The warning lights are flashing. Home prices and rents remain elevated. Rising delinquency rates on mortgages, credit cards, and car loans signal that many households are tapped out after years of inflation. With unemployment at 4 percent, even a modest rise could push many more families to the brink.

That’s why the AEI Housing Center is convening local leaders to demonstrate the merits of the GNSS. We are also collaborating directly with communities through AI-powered tools such as Good Neighbors AI, which tailor the GNSS framework to local needs, combining it with real-time data to help craft a compelling, evidence-based message that helps persuade policymakers to act. Good Neighbors AI turns housing pressure data into smart strategies for zoning reform and rehousing, giving leaders actionable intelligence today for tomorrow’s needs. It’s not top-down intervention; it’s bottom-up intelligence.

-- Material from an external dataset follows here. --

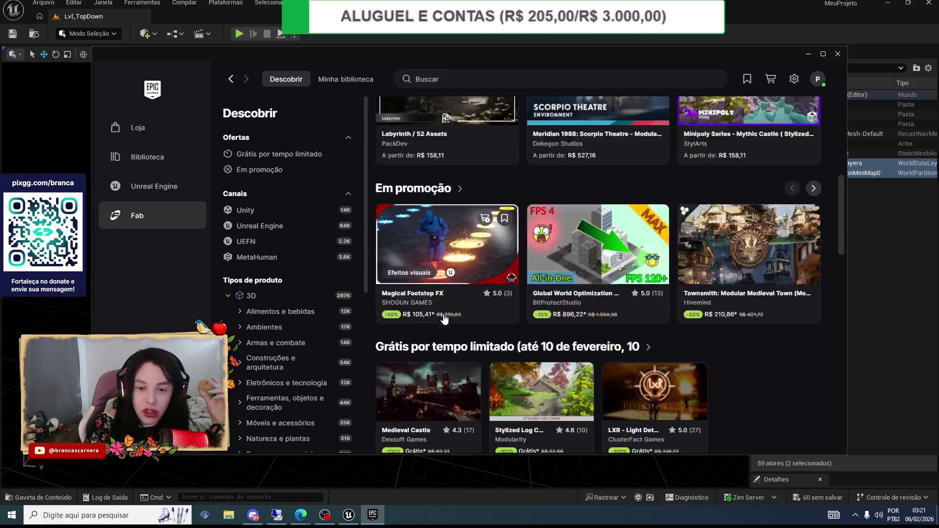
{"action": "scroll", "coordinate": [443, 313], "scroll_direction": "down", "scroll_amount": 10}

Everywhere we look, the message is clear: It’s time to legalize homes, care for our neighbors, and return housing to its rightful role of providing a foundation for opportunity. Let’s build enough chairs.

Disclaimer

The views expressed in this work are those of the individual authors and do not necessarily reflect the official positions of the American Enterprise Institute. Ethan Frizzell writes based on his research, experience, and service in faith-based human services in Florida. All viewpoints expressed are the authors’.